• _Page extract_
--------
Best estimates are that some 14 million devices have been infected over the last two months, with 8 million of those having been rooted. Those same estimates indicate that the software has generated more than $1.5 million in revenue from fake ads over that time period.
Although it’s not at all clear who owns and controls the software, there’s strong circumstantial evidence that it’s’ being spread primarily via the Chinese advertising company, MobiSummer, because:
• CopyCat and MobiSummer operate on the same server
• CopyCat and MobiSummer use the same remote services
• CopyCat has so far avoided targeting Chinese consumers, even though more than half the victims reside in Asia
• CopyCat uses several lines of code that have been signed by MobiSummer
According to the researchers, “It is important to note that while these connections exist, it does not necessarily mean the malware was created by the company, and it is possible the perpetrators behind it used MobiSummer’s code and infrastructure without the firm’s knowledge.”
There’s no evidence that the app has a presence on the Google Play store, so its spread has been a consequence of downloads from third-party app stores.
Google has been notified and has already updated Play Protect to block the malware, but the rate of infection shows no signs of stopping, and it might be a while before this one burns itself out.
It should also be noted that while most of the infections are in Asia, there are some 381,000 infected devices in Canada, and another 280,000 in the US, so tread carefully, especially if you’re using an older, unpatched Android device.
--------
• _Dataset content_
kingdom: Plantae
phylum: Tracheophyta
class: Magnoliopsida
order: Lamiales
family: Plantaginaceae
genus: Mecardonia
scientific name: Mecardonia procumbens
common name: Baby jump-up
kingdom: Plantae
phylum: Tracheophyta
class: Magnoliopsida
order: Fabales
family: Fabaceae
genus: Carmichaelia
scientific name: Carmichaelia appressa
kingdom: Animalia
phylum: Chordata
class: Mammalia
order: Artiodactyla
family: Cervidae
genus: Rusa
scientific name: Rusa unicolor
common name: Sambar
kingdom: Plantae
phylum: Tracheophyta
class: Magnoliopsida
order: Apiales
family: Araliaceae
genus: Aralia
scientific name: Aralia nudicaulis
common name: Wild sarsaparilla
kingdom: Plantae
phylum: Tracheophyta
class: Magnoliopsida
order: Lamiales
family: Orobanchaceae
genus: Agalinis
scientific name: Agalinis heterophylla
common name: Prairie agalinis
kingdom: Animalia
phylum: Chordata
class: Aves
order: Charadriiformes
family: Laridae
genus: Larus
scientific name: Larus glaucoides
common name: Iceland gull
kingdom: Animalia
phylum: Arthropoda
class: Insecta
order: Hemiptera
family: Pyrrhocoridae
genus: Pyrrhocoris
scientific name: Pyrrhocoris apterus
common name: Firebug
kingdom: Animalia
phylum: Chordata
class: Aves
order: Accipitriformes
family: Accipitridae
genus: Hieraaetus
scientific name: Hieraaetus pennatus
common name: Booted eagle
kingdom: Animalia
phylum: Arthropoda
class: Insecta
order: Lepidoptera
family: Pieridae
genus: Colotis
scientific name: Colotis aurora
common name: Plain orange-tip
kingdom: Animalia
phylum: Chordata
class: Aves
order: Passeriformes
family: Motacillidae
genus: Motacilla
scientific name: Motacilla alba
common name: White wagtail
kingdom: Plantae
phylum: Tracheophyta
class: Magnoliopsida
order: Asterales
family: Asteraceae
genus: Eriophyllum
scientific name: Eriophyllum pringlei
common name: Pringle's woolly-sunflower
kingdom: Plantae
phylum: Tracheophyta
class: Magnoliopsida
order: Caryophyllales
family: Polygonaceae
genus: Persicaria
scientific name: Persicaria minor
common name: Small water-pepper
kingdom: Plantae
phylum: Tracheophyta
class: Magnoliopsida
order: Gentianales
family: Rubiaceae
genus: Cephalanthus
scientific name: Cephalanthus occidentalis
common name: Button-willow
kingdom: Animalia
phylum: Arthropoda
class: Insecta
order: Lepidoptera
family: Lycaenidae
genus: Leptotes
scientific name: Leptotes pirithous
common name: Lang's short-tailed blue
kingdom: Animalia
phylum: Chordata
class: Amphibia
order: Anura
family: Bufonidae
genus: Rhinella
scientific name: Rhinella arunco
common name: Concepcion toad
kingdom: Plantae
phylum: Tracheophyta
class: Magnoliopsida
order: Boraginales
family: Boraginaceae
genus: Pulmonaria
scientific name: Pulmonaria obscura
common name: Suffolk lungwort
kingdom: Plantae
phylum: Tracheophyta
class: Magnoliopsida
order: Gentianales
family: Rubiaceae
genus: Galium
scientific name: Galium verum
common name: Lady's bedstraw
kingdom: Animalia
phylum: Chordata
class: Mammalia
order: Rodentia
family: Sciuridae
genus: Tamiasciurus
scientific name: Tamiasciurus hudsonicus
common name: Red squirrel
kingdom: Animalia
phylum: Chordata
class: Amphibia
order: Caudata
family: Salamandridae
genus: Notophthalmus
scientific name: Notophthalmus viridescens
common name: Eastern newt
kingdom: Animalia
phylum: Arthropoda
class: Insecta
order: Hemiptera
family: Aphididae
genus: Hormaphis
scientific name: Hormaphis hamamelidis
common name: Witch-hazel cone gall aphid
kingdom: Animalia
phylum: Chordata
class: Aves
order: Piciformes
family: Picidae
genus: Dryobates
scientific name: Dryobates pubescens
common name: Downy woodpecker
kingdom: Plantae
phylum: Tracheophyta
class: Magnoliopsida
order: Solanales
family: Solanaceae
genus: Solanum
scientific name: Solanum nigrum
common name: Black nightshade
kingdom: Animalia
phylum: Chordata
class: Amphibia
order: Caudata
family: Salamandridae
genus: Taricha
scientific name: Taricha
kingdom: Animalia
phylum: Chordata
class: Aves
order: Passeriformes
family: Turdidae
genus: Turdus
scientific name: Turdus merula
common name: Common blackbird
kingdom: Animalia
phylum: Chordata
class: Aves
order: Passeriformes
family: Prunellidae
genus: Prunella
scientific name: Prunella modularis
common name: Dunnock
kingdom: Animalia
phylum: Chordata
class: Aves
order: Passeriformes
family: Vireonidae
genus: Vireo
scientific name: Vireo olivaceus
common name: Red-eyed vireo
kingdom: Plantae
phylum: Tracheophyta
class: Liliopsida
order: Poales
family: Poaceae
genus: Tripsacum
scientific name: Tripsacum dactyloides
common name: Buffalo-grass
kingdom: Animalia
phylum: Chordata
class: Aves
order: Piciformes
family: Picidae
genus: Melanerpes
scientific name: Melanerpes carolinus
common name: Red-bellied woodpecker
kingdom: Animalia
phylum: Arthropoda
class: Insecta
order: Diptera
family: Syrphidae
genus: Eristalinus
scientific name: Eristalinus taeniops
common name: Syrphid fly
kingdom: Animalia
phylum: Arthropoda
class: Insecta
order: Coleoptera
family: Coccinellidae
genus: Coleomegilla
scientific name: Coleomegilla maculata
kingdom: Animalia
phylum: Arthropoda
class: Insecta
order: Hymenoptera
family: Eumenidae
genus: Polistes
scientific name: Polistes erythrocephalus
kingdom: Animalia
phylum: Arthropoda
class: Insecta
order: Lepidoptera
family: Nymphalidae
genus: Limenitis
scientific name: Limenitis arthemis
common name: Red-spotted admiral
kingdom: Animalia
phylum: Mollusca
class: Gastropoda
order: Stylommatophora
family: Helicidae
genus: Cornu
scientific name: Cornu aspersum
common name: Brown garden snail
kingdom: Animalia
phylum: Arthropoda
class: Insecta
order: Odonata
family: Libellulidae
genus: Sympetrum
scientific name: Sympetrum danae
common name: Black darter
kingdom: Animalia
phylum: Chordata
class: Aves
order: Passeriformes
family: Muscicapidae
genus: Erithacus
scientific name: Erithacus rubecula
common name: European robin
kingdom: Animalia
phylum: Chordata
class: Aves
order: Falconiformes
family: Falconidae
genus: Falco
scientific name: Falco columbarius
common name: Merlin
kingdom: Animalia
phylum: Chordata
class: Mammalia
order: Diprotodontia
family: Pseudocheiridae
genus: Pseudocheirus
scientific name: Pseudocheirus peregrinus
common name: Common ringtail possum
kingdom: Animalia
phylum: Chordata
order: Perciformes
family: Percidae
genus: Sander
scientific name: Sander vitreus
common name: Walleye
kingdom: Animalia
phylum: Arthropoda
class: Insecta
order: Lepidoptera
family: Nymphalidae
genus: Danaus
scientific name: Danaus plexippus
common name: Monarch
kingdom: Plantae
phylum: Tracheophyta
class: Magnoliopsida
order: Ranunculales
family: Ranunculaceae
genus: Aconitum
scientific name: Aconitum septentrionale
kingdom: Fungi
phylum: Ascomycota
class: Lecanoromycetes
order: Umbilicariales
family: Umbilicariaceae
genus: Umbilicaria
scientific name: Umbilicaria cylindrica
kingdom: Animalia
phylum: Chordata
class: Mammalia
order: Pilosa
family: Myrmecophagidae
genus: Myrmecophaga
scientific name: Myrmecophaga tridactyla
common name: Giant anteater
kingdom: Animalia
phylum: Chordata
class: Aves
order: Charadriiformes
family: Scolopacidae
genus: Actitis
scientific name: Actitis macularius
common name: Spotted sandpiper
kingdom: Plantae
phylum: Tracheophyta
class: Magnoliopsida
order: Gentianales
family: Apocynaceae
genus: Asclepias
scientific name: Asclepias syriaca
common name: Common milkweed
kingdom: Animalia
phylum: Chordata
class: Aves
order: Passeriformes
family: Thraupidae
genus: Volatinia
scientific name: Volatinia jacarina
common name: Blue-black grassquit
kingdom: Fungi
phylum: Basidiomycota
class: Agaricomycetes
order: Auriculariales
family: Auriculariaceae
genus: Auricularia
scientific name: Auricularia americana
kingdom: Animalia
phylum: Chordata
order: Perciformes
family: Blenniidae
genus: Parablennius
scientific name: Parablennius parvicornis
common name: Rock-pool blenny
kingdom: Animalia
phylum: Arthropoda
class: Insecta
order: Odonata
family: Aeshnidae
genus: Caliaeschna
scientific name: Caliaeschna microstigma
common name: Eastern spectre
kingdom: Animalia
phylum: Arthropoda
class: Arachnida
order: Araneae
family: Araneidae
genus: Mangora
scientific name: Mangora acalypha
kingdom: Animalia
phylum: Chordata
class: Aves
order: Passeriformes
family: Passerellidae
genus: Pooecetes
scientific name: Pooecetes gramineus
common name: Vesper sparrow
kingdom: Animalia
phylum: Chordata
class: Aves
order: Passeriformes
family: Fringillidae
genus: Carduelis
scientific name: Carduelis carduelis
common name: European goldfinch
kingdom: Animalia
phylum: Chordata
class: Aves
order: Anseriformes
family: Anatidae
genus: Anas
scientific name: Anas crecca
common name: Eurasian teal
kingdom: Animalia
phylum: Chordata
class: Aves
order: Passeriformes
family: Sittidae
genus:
--------
• _Your objective_
Reproduce the whole article about the CopyCat malware above, word for word.

• _Finished exercise_
Best estimates are that some 14 million devices have been infected over the last two months, with 8 million of those having been rooted. Those same estimates indicate that the software has generated more than $1.5 million in revenue from fake ads over that time period.
Although it’s not at all clear who owns and controls the software, there’s strong circumstantial evidence that it’s’ being spread primarily via the Chinese advertising company, MobiSummer, because:
• CopyCat and MobiSummer operate on the same server
• CopyCat and MobiSummer use the same remote services
• CopyCat has so far avoided targeting Chinese consumers, even though more than half the victims reside in Asia
• CopyCat uses several lines of code that have been signed by MobiSummer
According to the researchers, “It is important to note that while these connections exist, it does not necessarily mean the malware was created by the company, and it is possible the perpetrators behind it used MobiSummer’s code and infrastructure without the firm’s knowledge.”
There’s no evidence that the app has a presence on the Google Play store, so its spread has been a consequence of downloads from third-party app stores.
Google has been notified and has already updated Play Protect to block the malware, but the rate of infection shows no signs of stopping, and it might be a while before this one burns itself out.
It should also be noted that while most of the infections are in Asia, there are some 381,000 infected devices in Canada, and another 280,000 in the US, so tread carefully, especially if you’re using an older, unpatched Android device.